Führte das zu keinem Ergebnis wurden Kostentreiberbäume erstellt und geprüft.
Waren alle Vorgehen von 1 – 3 nicht geeignet, wurden Top-Down-Vorgaben gemacht.
Status quo besser als erwartet
Die Vergleiche brachten zu einem großen Teil erfreuliche Ergebnisse. So konnte in den operativen Bereichen (Fahrzeugbetrieb, Wartung) eine vergleichsweise gute Performance festgestellt werden. Performance-Lücken gab es besonders im technischen Overhead-Bereich. Schuld war hier zum einen die hohe Komplexität der Leistungsstrukturen. Zum anderen lag es an der IT-Ausstattung, die Herr Heinrichs als „ausbaufähig“ bezeichnete. Im nicht-technischen Overhead wurden die Prozesse verschlankt, wodurch das Kostenvolumen um 5% gesenkt werden konnte.
Die Baustellen im Projekt
- Vermuteter geringer Handlungsdruck angesichts der guten Geschäftslage.
Die Methodik des Effizienzkostenansatzes wurde intensiv und kontrovers diskutiert.

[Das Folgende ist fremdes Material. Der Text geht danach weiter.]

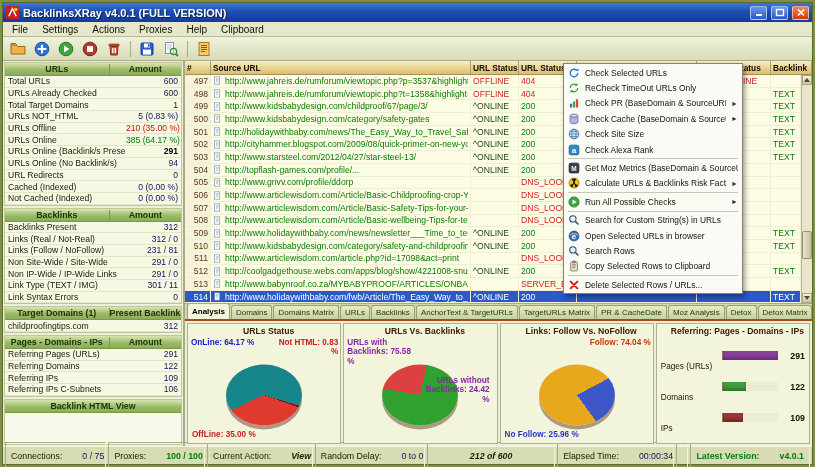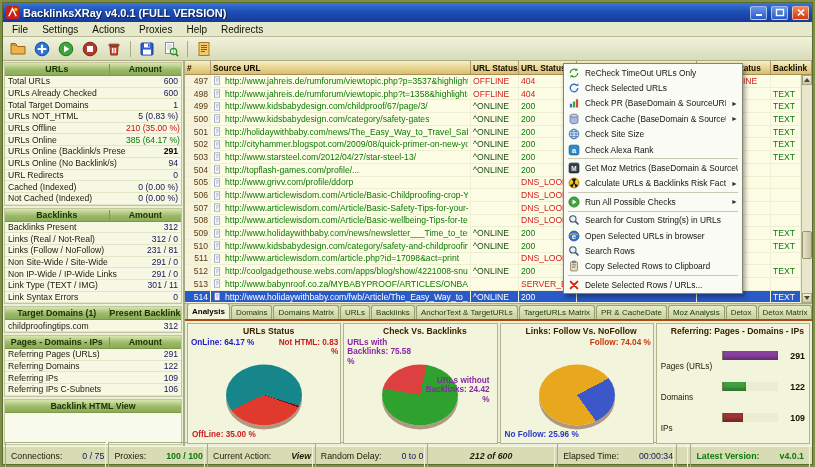--- a/index.html
+++ b/index.html
@@ -163,21 +163,21 @@
         </svg>
     </span>
   </div>
 
   <div class="menubar" id="menubar">
       <div class="menu-item">File</div>
       <div class="menu-item">Settings</div>
       <div class="menu-item">Actions</div>
       <div class="menu-item">Proxies</div>
       <div class="menu-item">Help</div>
-      <div class="menu-item">Redirects</div>
+      <div class="menu-item">Clipboard</div>
     </div>
   <div class="toolbar" id="toolbar">
       <div class="tool-btn">
         <span class="tool-icon">
           <svg viewBox="0 0 16 16">
             <path d="M1 4V2.5h4.5L7 4.2" fill="#F8D080" stroke="#9A6A10"></path>
             <path d="M1 4h5l1.5 1.5H15V13H1z" fill="#F2B24A" stroke="#9A6A10"></path>
           </svg>
         </span>
       </div>
@@ -701,36 +701,36 @@
           </div>
           <div class="vs-btn">
               <div class="tri-down"></div>
             </div>
         </div>
 
         <div class="ctx" id="ctxmenu">
             <div class="ctx-item">
               <span class="ctx-icon">
                 <svg viewBox="0 0 16 16">
+                  <path d="M13 8a5 5 0 1 1-1.6-3.7" fill="none" stroke="#2E72D8" stroke-width="1.8"></path>
+                  <path d="M13.8 1.6v3.6h-3.6z" fill="#2E72D8"></path>
+                </svg>
+              </span>
+              <span class="ctx-label">Check Selected URLs</span>
+            </div>
+            <div class="ctx-item">
+              <span class="ctx-icon">
+                <svg viewBox="0 0 16 16">
                   <path d="M3 8a5 5 0 0 1 8.4-3.7" fill="none" stroke="#2E9A2E" stroke-width="1.6"></path>
                   <path d="M12.6 1.4v3.6H9z" fill="#2E9A2E"></path>
                   <path d="M13 8a5 5 0 0 1-8.4 3.7" fill="none" stroke="#2E9A2E" stroke-width="1.6"></path>
                   <path d="M3.4 14.6V11H7z" fill="#2E9A2E"></path>
                 </svg>
               </span>
               <span class="ctx-label">ReCheck TimeOut URLs Only</span>
-            </div>
-            <div class="ctx-item">
-              <span class="ctx-icon">
-                <svg viewBox="0 0 16 16">
-                  <path d="M13 8a5 5 0 1 1-1.6-3.7" fill="none" stroke="#2E72D8" stroke-width="1.8"></path>
-                  <path d="M13.8 1.6v3.6h-3.6z" fill="#2E72D8"></path>
-                </svg>
-              </span>
-              <span class="ctx-label">Check Selected URLs</span>
             </div>
             <div class="ctx-item">
               <span class="ctx-icon">
                 <svg viewBox="0 0 16 16">
                   <rect x="2.5" y="9" width="3" height="5" fill="#2E72D8"></rect>
                   <rect x="6.5" y="6" width="3" height="8" fill="#3CA53C"></rect>
                   <rect x="10.5" y="3" width="3" height="11" fill="#D24A3C"></rect>
                 </svg>
               </span>
               <span class="ctx-label">Check PR (BaseDomain &amp; SourceURL)</span>
@@ -870,21 +870,21 @@
           <div class="pie-wrap">
               <div class="pie" id="pie0" style="background: conic-gradient(from 240deg, rgb(23, 134, 139) 0%, rgb(23, 134, 139) 64.17%, rgb(122, 16, 16) 64.17%, rgb(122, 16, 16) 65%, rgb(224, 58, 47) 65%, rgb(224, 58, 47) 100%);"></div>
             </div>
           <div class="labels-box" id="labels0">
               <span class="pie-label pos-top-left" style="color: rgb(32, 32, 200);">OnLine: 64.17 %</span>
               <span class="pie-label pos-top-right" style="color: rgb(200, 32, 32);">Not HTML: 0.83 %</span>
               <span class="pie-label pos-bottom-left" style="color: rgb(200, 32, 32);">OffLine: 35.00 %</span>
             </div>
         </div>
         <div class="panel">
-          <div class="panel-title">Check Vs. Backlinks</div>
+          <div class="panel-title">URLs Vs. Backlinks</div>
           <div class="pie-wrap">
               <div class="pie" id="pie1" style="background: conic-gradient(from 10deg, rgb(47, 161, 47) 0%, rgb(47, 161, 47) 75.58%, rgb(221, 64, 64) 75.58%, rgb(221, 64, 64) 100%);"></div>
             </div>
           <div class="labels-box" id="labels1">
               <span class="pie-label pos-top-left" style="color: rgb(136, 40, 168);">URLs with Backlinks: 75.58 %</span>
               <span class="pie-label pos-right" style="color: rgb(136, 40, 168);">URLs without Backlinks: 24.42 %</span>
             </div>
         </div>
         <div class="panel">
           <div class="panel-title">Links: Follow Vs. NoFollow</div>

Hier war es wichtig, Vertrauen zu schaffen.
- Die Vergleichbarkeit mit den Peer-Group-Unternehmen wurde kontrovers diskutiert.
- Es gab einen hohen Abstimmungsaufwand.
- Andere Zieldimensionen (Service, Pünktlichkeit) müssen neben der reinen Kostenbetrachtung ebenfalls berücksichtigt werden, da Qualität und Pünktlichkeitsziele immer auch Auswirkungen auf Kostenstrukturen haben.
Veränderungen auch im Controlling
Auch im Controlling gab es Veränderungen. Früher konzentrierte sich der Controllingbereich stark auf Anpassung, Projekte und Berichterstattung von Finanzzahlen an den Konzern. Das Controlling im Sinne von Effizienzprüfungen wurde vielfach in einzelnen Bereichen durchgeführt, was Wolfgang Heinrichs als „Schattencontrolling“ bezeichnete. Heute agiert Controlling als verlässlicher Business Partner der Bereiche – geschäftsorientiert, vorausschauend und (mit-)verantwortlich für den Unternehmenserfolg. Auch die Verantwortung für einzelne Aufgaben ist nunmehr klar geregelt.